Nach den Ausschreitungen in Wurzen geht die Kommune in die Offensive. Mit einem Tischgespräch in der Stadtkirche St. Wenceslai versucht die Stadtverwaltung, eine Verständigung zwischen Einheimischen und Asylbewerbern herbeizuführen. „Alle waren sich einig, dass Wurzen eine Stigmatisierung als rassistische Kommune nicht verdient hat“, sagte Stadtsprecherin Cornelia Hanspach.
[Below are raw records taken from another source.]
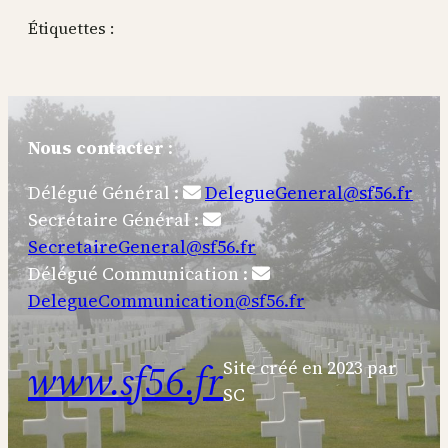
Étiquettes :
Nous contacter
:
Délégué Général :
DelegueGeneral@sf56.fr
Secrétaire Général :
SecretaireGeneral@sf56.fr
Délégué Communication :
DelegueCommunication@sf56.fr
www.sf56.fr
Site créé en 2023 par
SC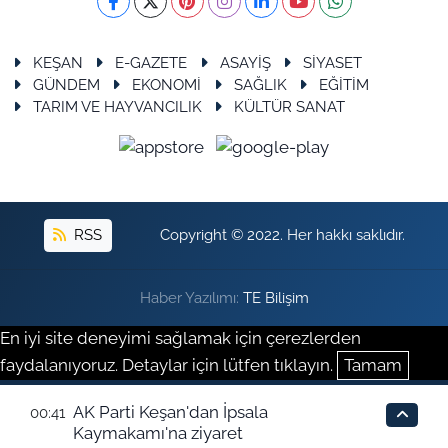
KEŞAN
E-GAZETE
ASAYİŞ
SİYASET
GÜNDEM
EKONOMİ
SAĞLIK
EĞİTİM
TARIM VE HAYVANCILIK
KÜLTÜR SANAT
RSS
Copyright © 2022. Her hakkı saklıdır.
Haber Yazılımı:
TE Bilişim
En iyi site deneyimi sağlamak için çerezlerden
faydalanıyoruz. Detaylar için lütfen tıklayın.
Tamam
AK Parti Keşan'dan İpsala
00:41
Kaymakamı'na ziyaret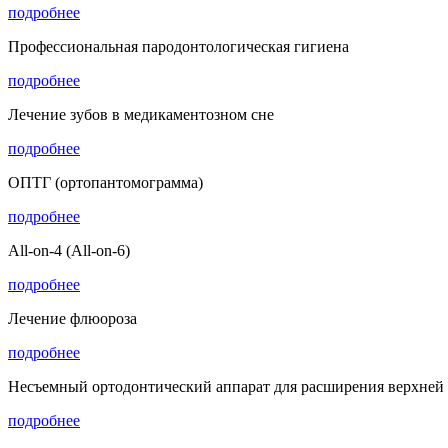
подробнее
Профессиональная пародонтологическая гигиена
подробнее
Лечение зубов в медикаментозном сне
подробнее
ОПТГ (ортопантомограмма)
подробнее
All-on-4 (All-on-6)
подробнее
Лечение флюороза
подробнее
Несъемный ортодонтический аппарат для расширения верхней
подробнее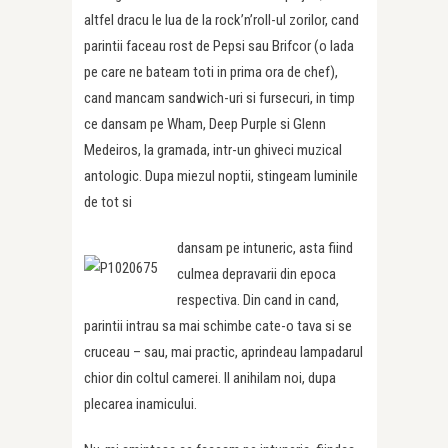
altfel dracu le lua de la rock’n’roll-ul zorilor, cand
parintii faceau rost de Pepsi sau Brifcor (o lada
pe care ne bateam toti in prima ora de chef),
cand mancam sandwich-uri si fursecuri, in timp
ce dansam pe Wham, Deep Purple si Glenn
Medeiros, la gramada, intr-un ghiveci muzical
antologic. Dupa miezul noptii, stingeam luminile
de tot si
dansam pe intuneric, asta fiind
culmea depravarii din epoca
respectiva. Din cand in cand,
parintii intrau sa mai schimbe cate-o tava si se
cruceau – sau, mai practic, aprindeau lampadarul
chior din coltul camerei. Il anihilam noi, dupa
plecarea inamicului.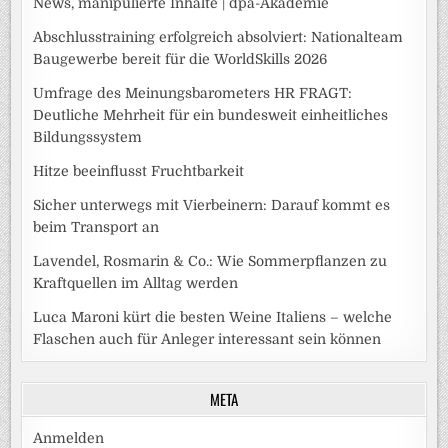
News, manipulierte Inhalte | dpa-Akademie
Abschlusstraining erfolgreich absolviert: Nationalteam
Baugewerbe bereit für die WorldSkills 2026
Umfrage des Meinungsbarometers HR FRAGT:
Deutliche Mehrheit für ein bundesweit einheitliches
Bildungssystem
Hitze beeinflusst Fruchtbarkeit
Sicher unterwegs mit Vierbeinern: Darauf kommt es
beim Transport an
Lavendel, Rosmarin & Co.: Wie Sommerpflanzen zu
Kraftquellen im Alltag werden
Luca Maroni kürt die besten Weine Italiens – welche
Flaschen auch für Anleger interessant sein können
META
Anmelden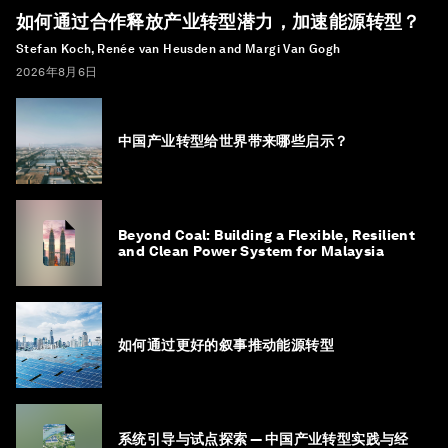
如何通过合作释放产业转型潜力，加速能源转型？
Stefan Koch, Renée van Heusden and Margi Van Gogh
2026年8月6日
中国产业转型给世界带来哪些启示？
Beyond Coal: Building a Flexible, Resilient
and Clean Power System for Malaysia
如何通过更好的叙事推动能源转型
系统引导与试点探索 — 中国产业转型实践与经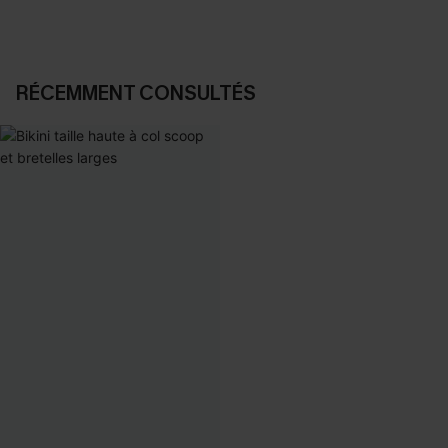
RÉCEMMENT CONSULTÉS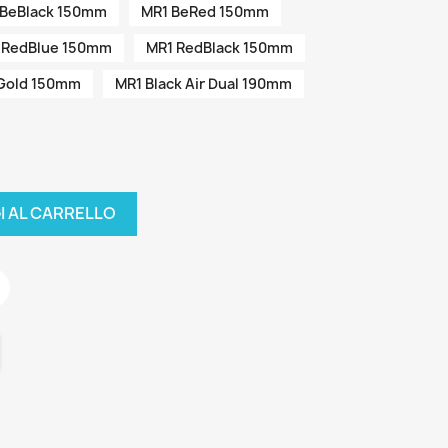
 BeBlack 150mm
MR1 BeRed 150mm
 RedBlue 150mm
MR1 RedBlack 150mm
Gold 150mm
MR1 Black Air Dual 190mm
I AL CARRELLO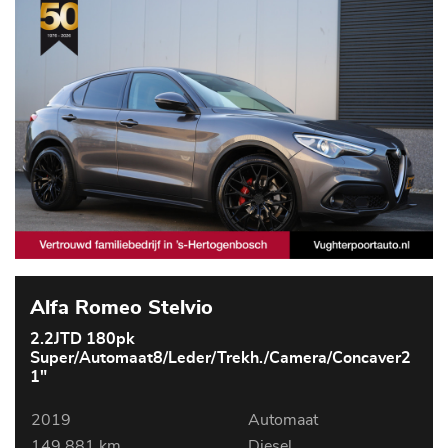
Alfa Romeo Stelvio
2.2JTD 180pk
Super/Automaat8/Leder/Trekh./Camera/Concaver2
1"
2019
Automaat
149.881 km
Diesel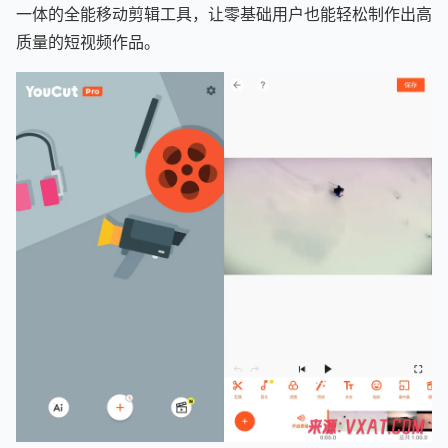
一体的全能移动剪辑工具，让零基础用户也能轻松制作出高
质量的短视频作品。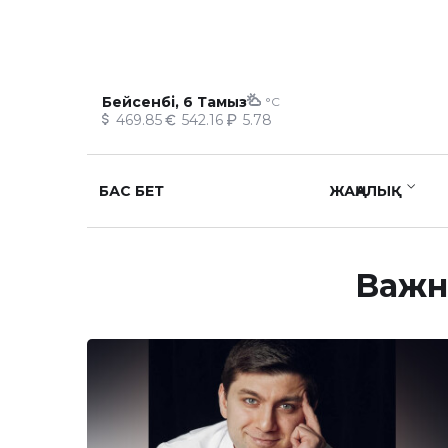
Бейсенбі, 6 Тамыз
°C
469.85
542.16
5.78
БАС БЕТ
ЖАҢАЛЫҚ
Важн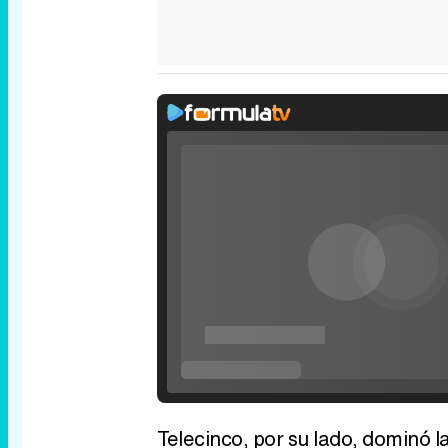
Telecinco, por su lado, dominó l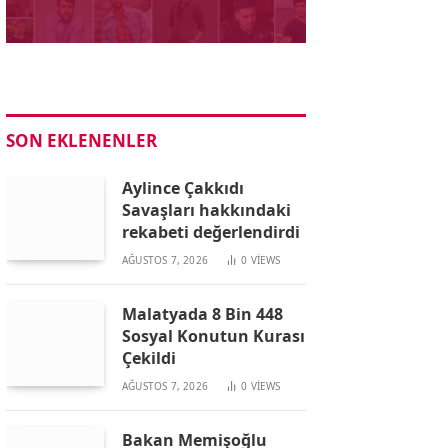
SON EKLENENLER
Aylince Çakkıdı
Savaşları hakkındaki
rekabeti değerlendirdi
AĞUSTOS 7, 2026
0
VIEWS
Malatyada 8 Bin 448
Sosyal Konutun Kurası
Çekildi
AĞUSTOS 7, 2026
0
VIEWS
Bakan Memişoğlu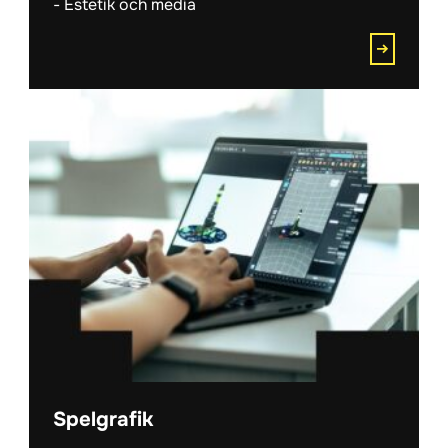
Estetik och media
Spelgrafik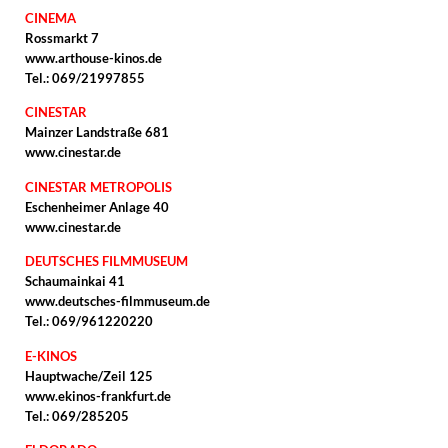
CINEMA
Rossmarkt 7
www.arthouse-kinos.de
Tel.: 069/21997855
CINESTAR
Mainzer Landstraße 681
www.cinestar.de
CINESTAR METROPOLIS
Eschenheimer Anlage 40
www.cinestar.de
DEUTSCHES FILMMUSEUM
Schaumainkai 41
www.deutsches-filmmuseum.de
Tel.: 069/961220220
E-KINOS
Hauptwache/Zeil 125
www.ekinos-frankfurt.de
Tel.: 069/285205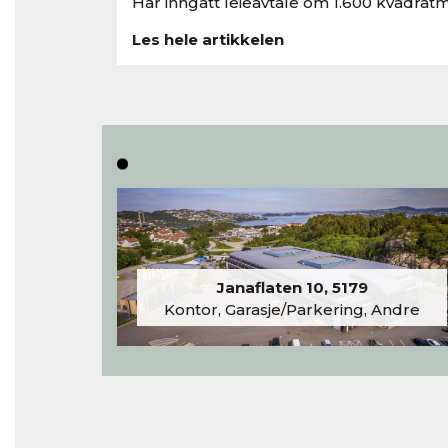
Har inngått leieavtale om 1.600 kvadratm
Les hele artikkelen
Janaflaten 10, 5179
Kontor, Garasje/Parkering, Andre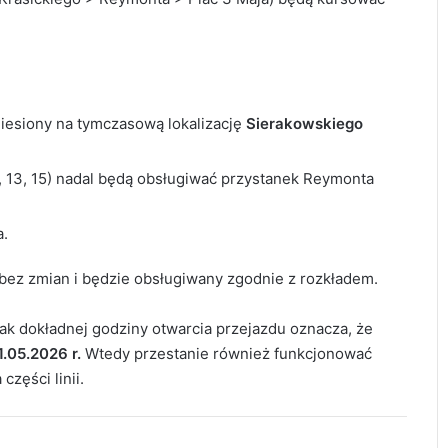
iesiony na tymczasową lokalizację
Sierakowskiego
10, 13, 15) nadal będą obsługiwać przystanek Reymonta
a.
bez zmian i będzie obsługiwany zgodnie z rozkładem.
ak dokładnej godziny otwarcia przejazdu oznacza, że
.05.2026 r.
Wtedy przestanie również funkcjonować
zęści linii.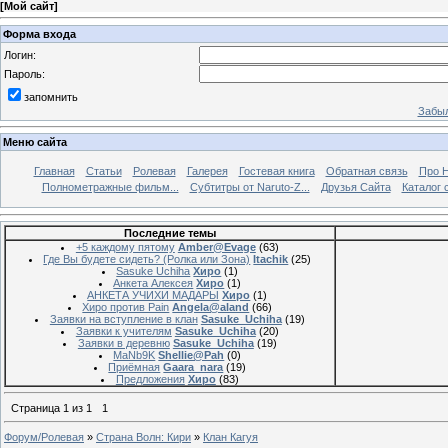
[
Мой сайт
]
Форма входа
Логин:
Пароль:
запомнить
Забыл
Меню сайта
Главная
Статьи
Ролевая
Галерея
Гостевая книга
Обратная связь
Про 
Полнометражные фильм...
Субтитры от Naruto-Z...
Друзья Сайта
Каталог 
Последние темы
+5 каждому пятому
Amber@Evage
(63)
Где Вы будете сидеть? (Ролка или Зона)
Itachik
(25)
Sasuke Uchiha
Хиро
(1)
Анкета Алексея
Хиро
(1)
АНКЕТА УЧИХИ МАДАРЫ
Хиро
(1)
Хиро против Pain
Angela@aland
(66)
Заявки на вступление в клан
Sasuke_Uchiha
(19)
Заявки к учителям
Sasuke_Uchiha
(20)
Заявки в деревню
Sasuke_Uchiha
(19)
MaNb9K
Shellie@Pah
(0)
Приёмная
Gaara_nara
(19)
Предложения
Хиро
(83)
Страница
1
из
1
1
Форум/Ролевая
»
Страна Волн: Кири
»
Клан Кагуя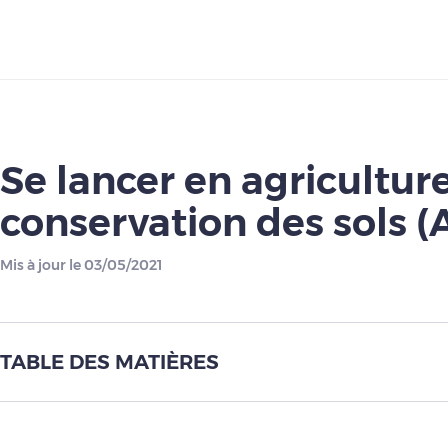
Télécharger
Se lancer en agricultur
conservation des sols (
Mis à jour le 03/05/2021
TABLE DES MATIÈRES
Wurzen. Vier Tische – viele Meinungen. 28 Gäste nahmen die Einladung der Wurzener Stadtverwaltung an und trafen sich vergangene Woche in der Stadtkirche St. Wenceslai. „Die Stadtverwaltung wollte Nachbarn zusammenbringen. Nachbarn, die zum einen einheimisch sind und zum anderen Nachbarn, die als Flüchtlinge nach Wurzen kamen“, sagt Stadtsprecherin Cornelia Hanspach und ergänzt: „Auch wenn es noch nicht glückte, dass auch die anwohnenden Asylbewerber an diesem Treffen teilnehmen, wurde dieser erste Termin als sehr erfolgreich bewertet.“
Denn Ziel der Zusammenkunft war, sich offen auszusprechen. Vor dem Hintergrund der Ereignisse am Pfingstwochenende und dem Tage später erfolgten Zug eines alkoholisierten Mobs vor das Wohnhaus von Asylbewerbern hatten alle Teilnehmer die Chance, Fragen zu stellen, Sorgen zu äußern sowie Anregungen. „Keine Belehrung, kein vorweggenommenes Richtig oder Falsch, keine politische Korrektheit – Offenheit war wichtig“, betont Hanspach. „Am Tischgespräch sollte jeder sagen, wie er bestimmte Dinge wahrnimmt.“
Der Erfahrungshorizont der Bürgerinnen und Bürger war gefragt. Zwischen Nachbarinnen und Nachbarn der Wenceslaigasse und Färbergasse, Vertretern verschiedener Hilfevereine und Mitarbeitern der Verwaltungen der Kommunen des Wurzener Landes entwickelten sich sehr schnell intensive Diskussionen. Die entspannte Atmosphäre machte es möglich, sowohl Erfahrungen auszutauschen als auch zu überlegen, wie künftig Nachbarn einander noch besser kennen lernen. „Alle waren sich darin einig, es braucht mehr solcher Kommunikationsformate, die es gestatten, die unterschiedlichen Wahrnehmungen zu Problemlagen auszutauschen und möglichst rechtzeitig abzuklären“, so Hanspach. Dazu könne auch ein Fußballspiel oder der Familientreff im Rahmen des Wurzener Land–Festes geeignet sein. Auch solle den Asylbewerbern Hilfestellung gegebenen werden, die Angst vor der Teilnahme an solchen Veranstaltungen abzubauen. „Nur die direkte und fachlich unterstütze Kommunikation kann dabei helfen, dass in Respekt voreinander die Akzeptanz für die Lage der jeweils anderen wachsen kann.“
„Alle waren sich einig, dass Angst kein guter Ratgeber ist und dass Wurzen eine Stigmatisierung als rassistische Kommune nicht verdient hat“, so die Stadtsprecherin weiter. Dazu müssten aber auch alle am Imagewandel arbeiten. „Das zahlreiche Engagement der Bürgerinnen und Bürger für Wurzen und die Region muss sichtbar gemacht und erleichtert werden. Und es sollen auch die in Wurzen lebenden Geflüchteten eingeladen werden, sich für ihre aktuelle Heimat zu engagieren. Auf keiner Seite sollen sich Zukunftsängste und Tatenlosigkeit verstätigen.“
Mit diesem Treffen „Auf bessere Nachbarschaft“ wurde der erfolgreiche Start für weitere Treffen im Rahmen des Projektes „Meine Zukunft – Wurzener Land“ gegeben. Ein Projekt, welches durch das Sächsische Staatsministerium für Soziales und Verbraucherschutz, Geschäftsbereich Gleichstellung und Integration, gefördert wird, um den gesellschaftlichen Zusammenhalt in Wurzen und im Wurzener Land zu stärken.